Firestore trigger functions in Firebase - Time & Space Complexity
When using Firestore trigger functions, it's important to understand how the time to run your function changes as your data grows.
We want to know how the number of operations grows when many documents trigger the function.
Analyze the time complexity of the following Firestore trigger function.
exports.onUserUpdate = functions.firestore
.document('users/{userId}')
.onUpdate((change, context) => {
const newData = change.after.data();
const oldData = change.before.data();
if (newData.status !== oldData.status) {
return updateUserStats(context.params.userId);
}
return null;
});
function updateUserStats(userId) {
// Updates stats for the user
return admin.firestore().collection('stats').doc(userId).set({ updated: true });
}
This function triggers when a user document changes. It checks if the status changed, then updates stats for that user.

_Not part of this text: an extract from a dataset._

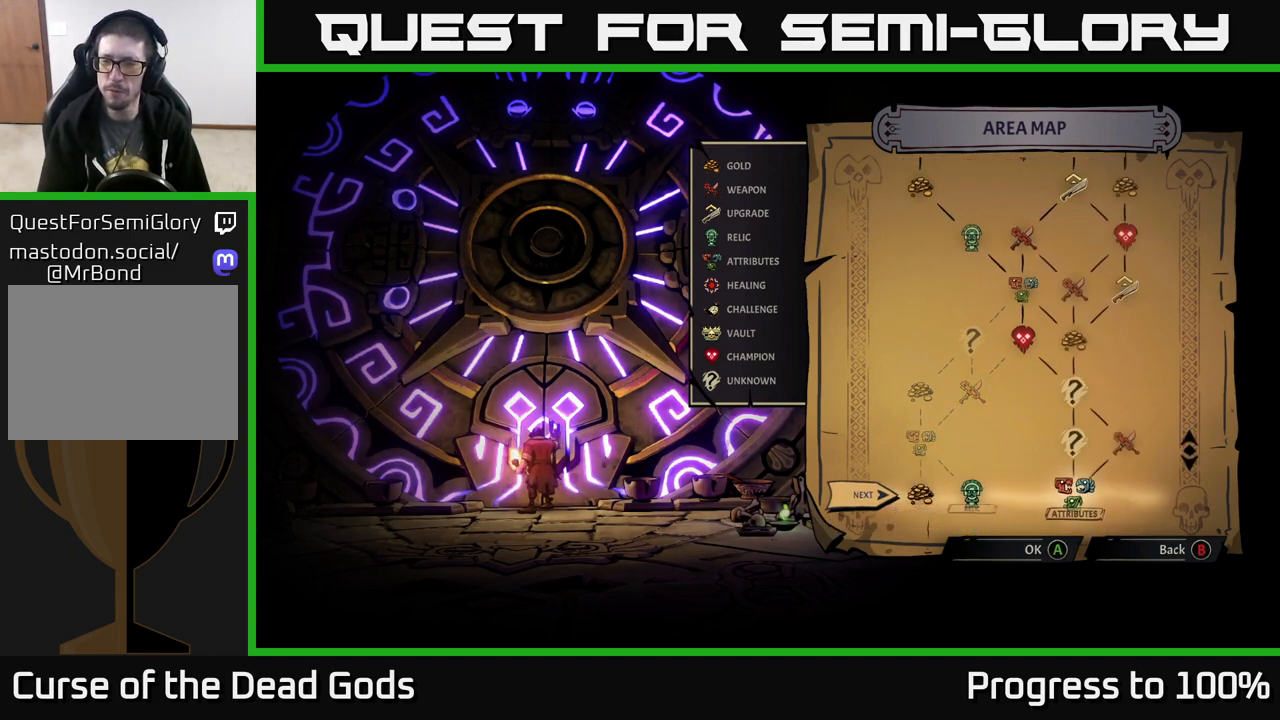
{"buttons": [], "left_stick": "center", "right_stick": "center", "events": [[50, "left_stick", "center"]]}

Look for repeated actions that affect performance.
- Primary operation: The function runs once per document update event.
- How many times: It runs once for each user document that changes.
As more user documents update, the function runs more times.
| Input Size (n) | Approx. Operations |
|---|---|
| 10 | 10 function runs |
| 100 | 100 function runs |
| 1000 | 1000 function runs |
Pattern observation: The number of operations grows directly with the number of document updates.
Time Complexity: O(n)
This means the total work grows linearly with the number of document updates triggering the function.
[X] Wrong: "The function runs once and handles all document updates at once."
[OK] Correct: Each document update triggers the function separately, so the work adds up with more updates.
Understanding how trigger functions scale helps you design efficient backend processes that respond well as your app grows.
What if the function also queried a collection of related documents for each update? How would the time complexity change?